┌──

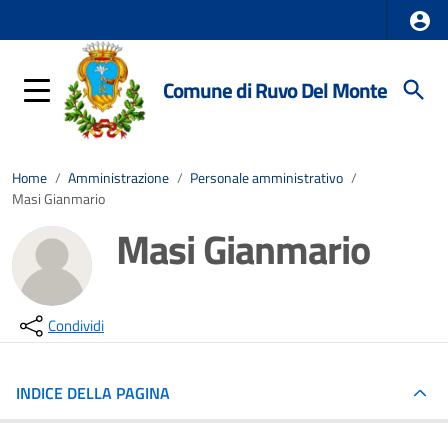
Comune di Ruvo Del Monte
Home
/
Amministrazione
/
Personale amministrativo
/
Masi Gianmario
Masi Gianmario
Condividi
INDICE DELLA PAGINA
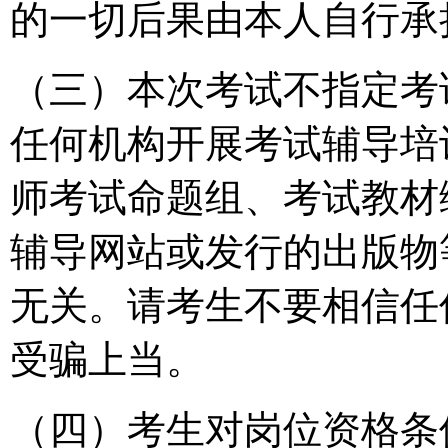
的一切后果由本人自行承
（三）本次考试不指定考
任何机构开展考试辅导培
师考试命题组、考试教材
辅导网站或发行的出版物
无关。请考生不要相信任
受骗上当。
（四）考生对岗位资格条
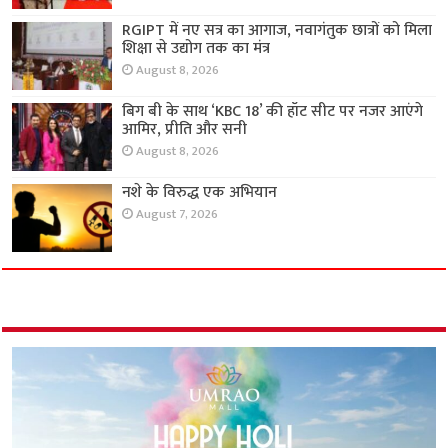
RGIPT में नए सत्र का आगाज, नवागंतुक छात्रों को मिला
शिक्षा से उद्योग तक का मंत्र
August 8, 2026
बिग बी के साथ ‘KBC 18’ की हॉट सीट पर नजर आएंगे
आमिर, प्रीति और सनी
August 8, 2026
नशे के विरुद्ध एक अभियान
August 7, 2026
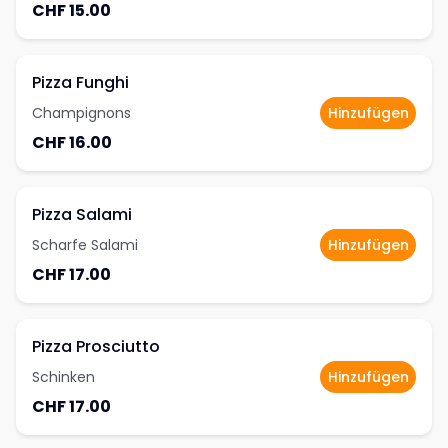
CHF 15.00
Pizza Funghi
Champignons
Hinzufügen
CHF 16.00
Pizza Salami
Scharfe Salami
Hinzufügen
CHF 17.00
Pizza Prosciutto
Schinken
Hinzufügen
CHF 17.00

└──

#### [Exercise goal]
Copy each line of the records that contains the word "Pizza".

#### [Result of the task]
Pizza Funghi
Pizza Salami
Pizza Prosciutto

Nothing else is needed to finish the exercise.